Kellogg is now also an advisory board member for the Capital One Cup, a competition that determines the best men’s and women’s NCAA Division I programs across the nation.
Capital One will give a combined $400,000 in student-athlete scholarships and a trophy to the victorious schools this summer at the ESPY awards.
Currently, Arizona’s 12 points have earned it the No. 15 spot in the women’s cup standings. The UA is not in the top 19 men’s cup standings.
Kellogg spoke with the Daily Wildcat about his thoughts on the Capital One Cup, Arizona basketball and the Pac-12 Conference heading into the start of March Madness.
The Daily Wildcat: The Capital One Cup has become a big deal over the past several years. What’s it like being a part of the advisory board?
Kellogg: Obviously, I’m thrilled about it. … Capital One wants to shine a light to on-the-field and on-the-court excellence, but also wants to show its support for the great work student athletes do off the court and field as well. … Moving into March Madness, people especially want to follow the standings of the cup.

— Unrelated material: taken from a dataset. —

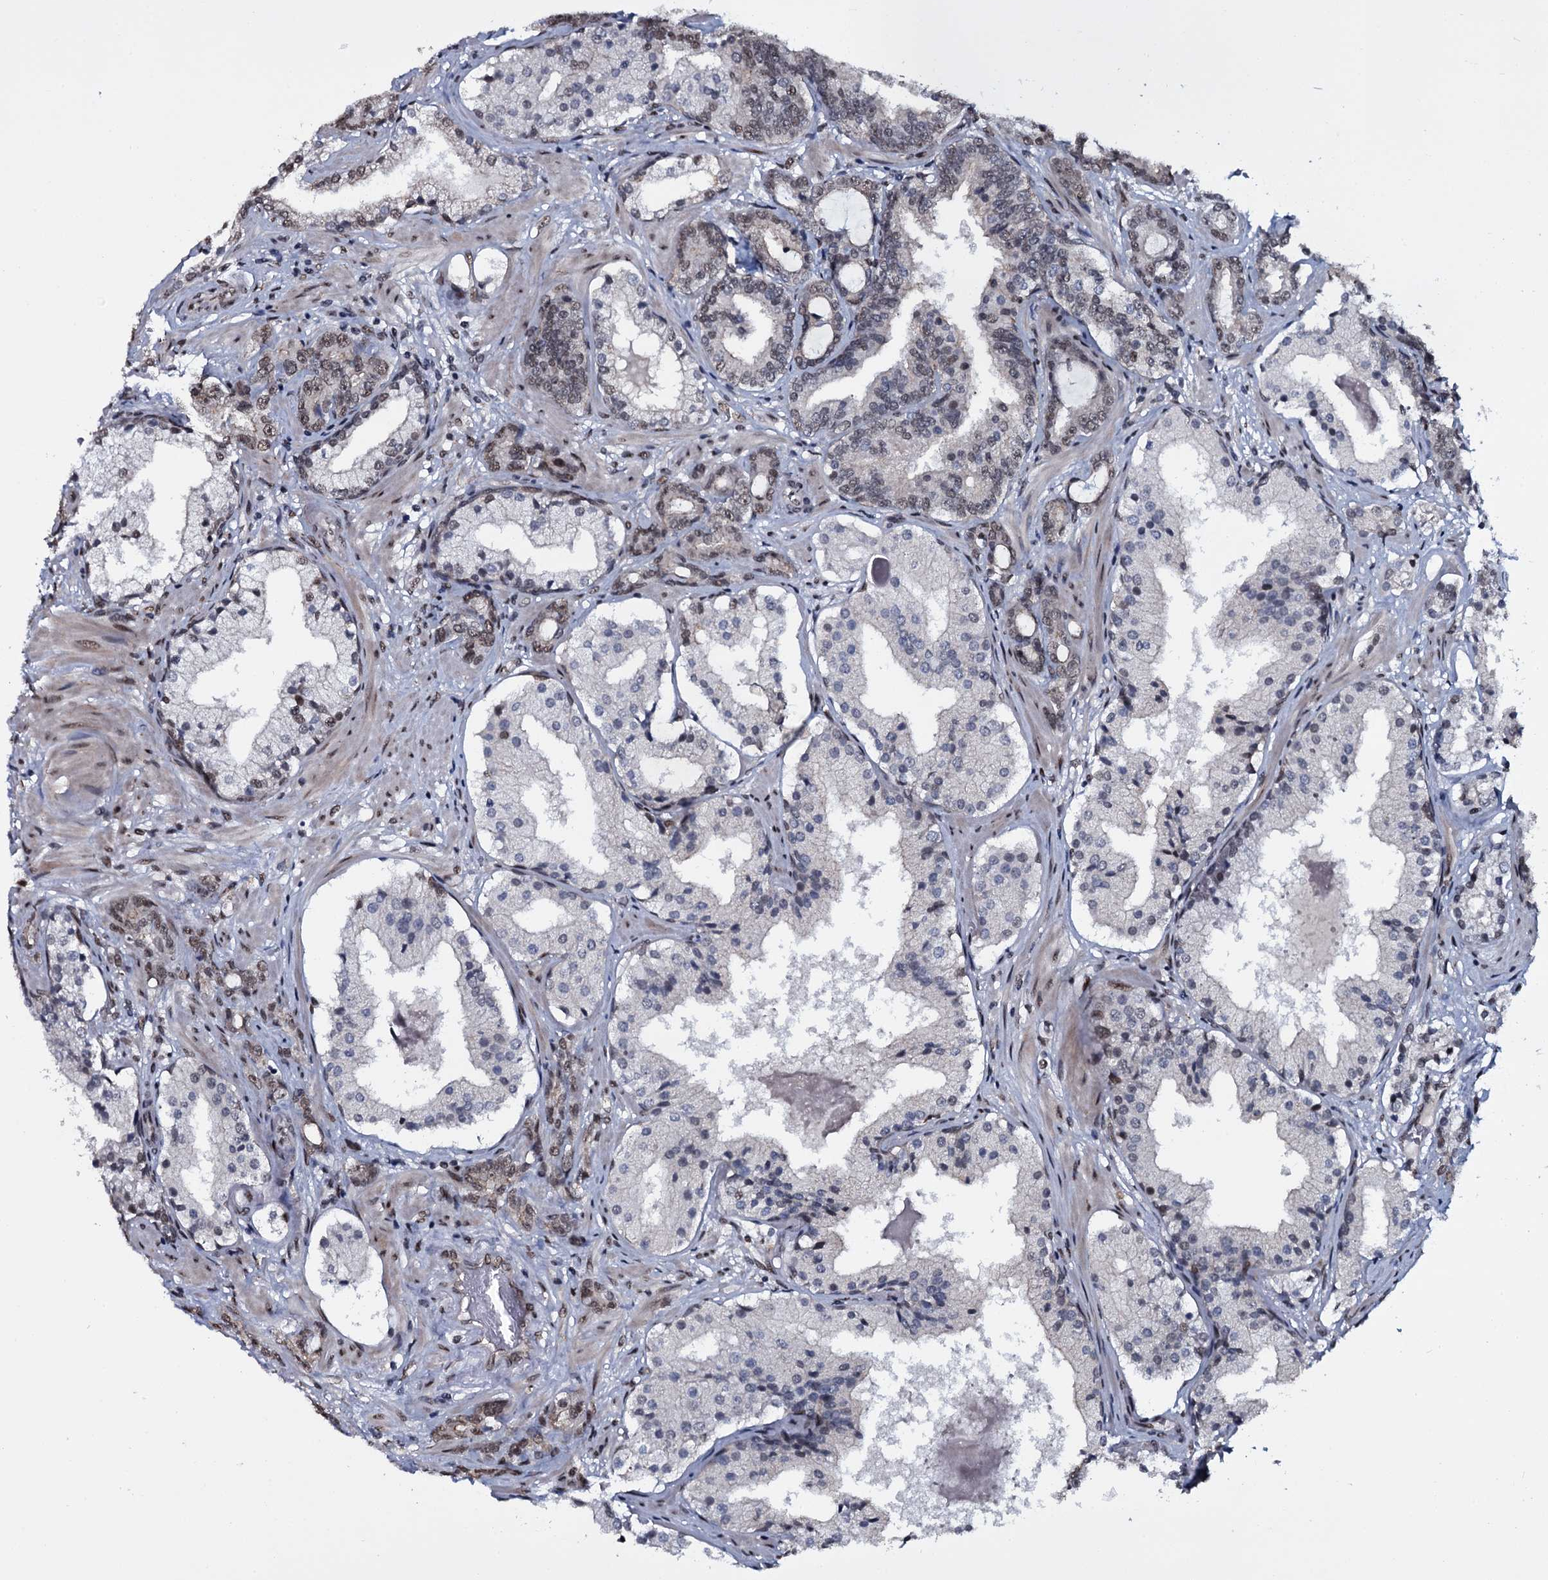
{"staining": {"intensity": "moderate", "quantity": "25%-75%", "location": "nuclear"}, "tissue": "prostate cancer", "cell_type": "Tumor cells", "image_type": "cancer", "snomed": [{"axis": "morphology", "description": "Adenocarcinoma, High grade"}, {"axis": "topography", "description": "Prostate"}], "caption": "Brown immunohistochemical staining in prostate cancer displays moderate nuclear positivity in about 25%-75% of tumor cells.", "gene": "SH2D4B", "patient": {"sex": "male", "age": 58}}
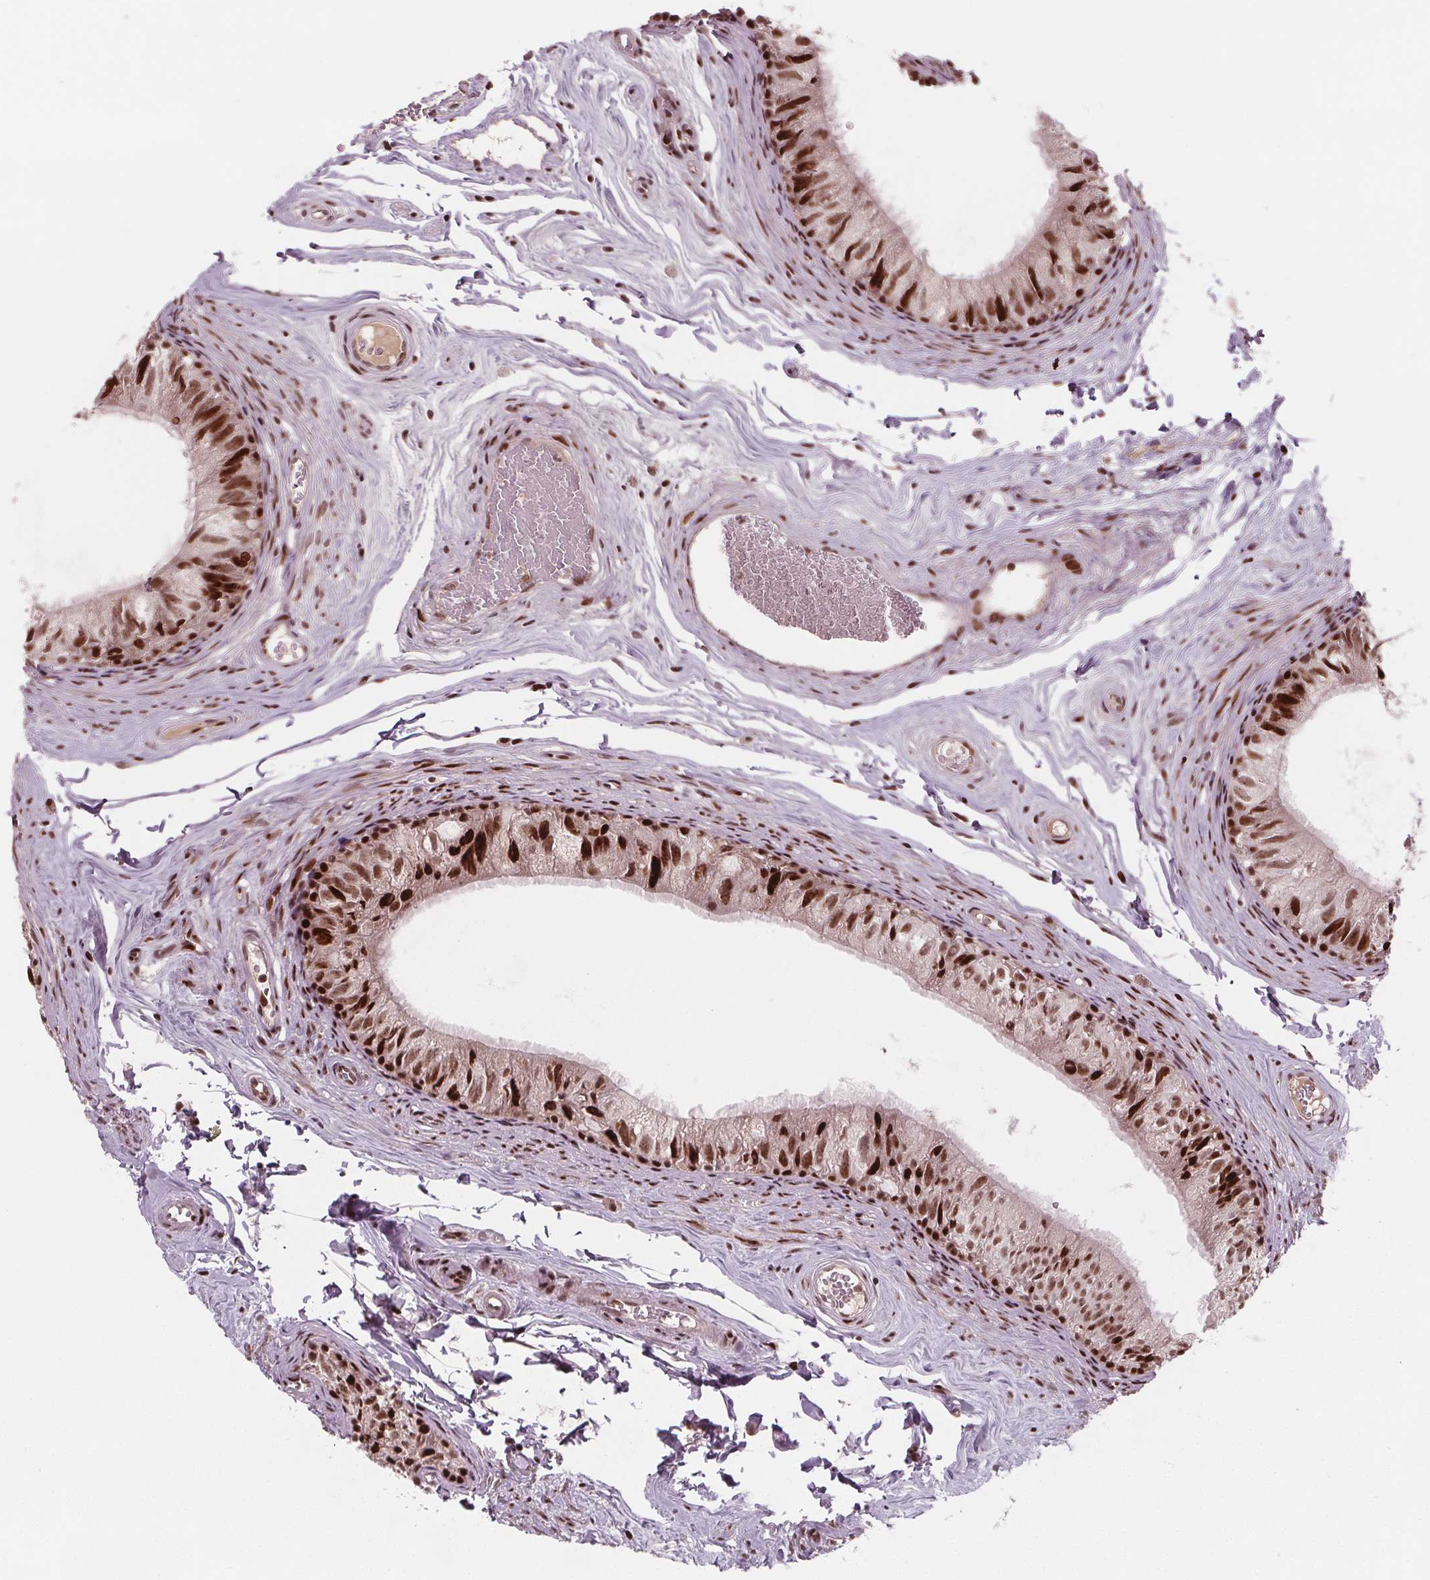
{"staining": {"intensity": "moderate", "quantity": ">75%", "location": "cytoplasmic/membranous,nuclear"}, "tissue": "epididymis", "cell_type": "Glandular cells", "image_type": "normal", "snomed": [{"axis": "morphology", "description": "Normal tissue, NOS"}, {"axis": "topography", "description": "Epididymis"}], "caption": "High-power microscopy captured an immunohistochemistry image of normal epididymis, revealing moderate cytoplasmic/membranous,nuclear expression in approximately >75% of glandular cells.", "gene": "SNRNP35", "patient": {"sex": "male", "age": 45}}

Arizona men’s basketball has enjoyed a lot of success this season and has consistently remained in the top five. Based on what you’ve seen, how will it fare in March?
They’ve certainly had to change the way they play and win without Brandon Ashley. … But to the Wildcats’ credit, they’ve found a way to be effective. They have an excellent backcourt with T.J.
McConnell and Nick Johnson. … So this is still one of the teams that I think not only has a chance to get to the Final Four, but also cut the nets down and win it.
Obviously, there is a lot of professional talent up and down Arizona’s roster. Which current Wildcat do you see having the most NBA success?
I love Aaron Gordon’s energy, athleticism and his defensive ability. His offensive game needs some refinement and polishing, as do most college players and certainly freshmen. Rondae Hollis-Jefferson is definitely an interesting prospect, Nick Johnson appears to have pro potential and I like Brandon Ashley, even though he’s hurt. I’ve only watched them on television, though, and you can only get 75 percent of your analysis done TV viewing; the other has to be done face-to-face.
You said even without Ashley, the UA still has a good chance to win its second national championship. What’s your main reason it could go all the way?
I really like the guard play. McConnell is not flashy; he’s crafty and effective. Johnson is having an All-American-type season, so that would be the one thing to highlight that could give them a chance.
The Pac-12 has seen its ups and downs throughout the season. While it’s a pretty strong conference right now, where do you see it in five years?
I would think it will be right there in the top of the heap. It’s cyclical in terms of conference strength. It’s predicated on players, how long they stay and how good they are. … I think the Pac-12 is in a good place and has rebounded nicely from a couple of down years as a league. … I think the Pac-12 will be right there in the top three or four leagues as far as basketball goes.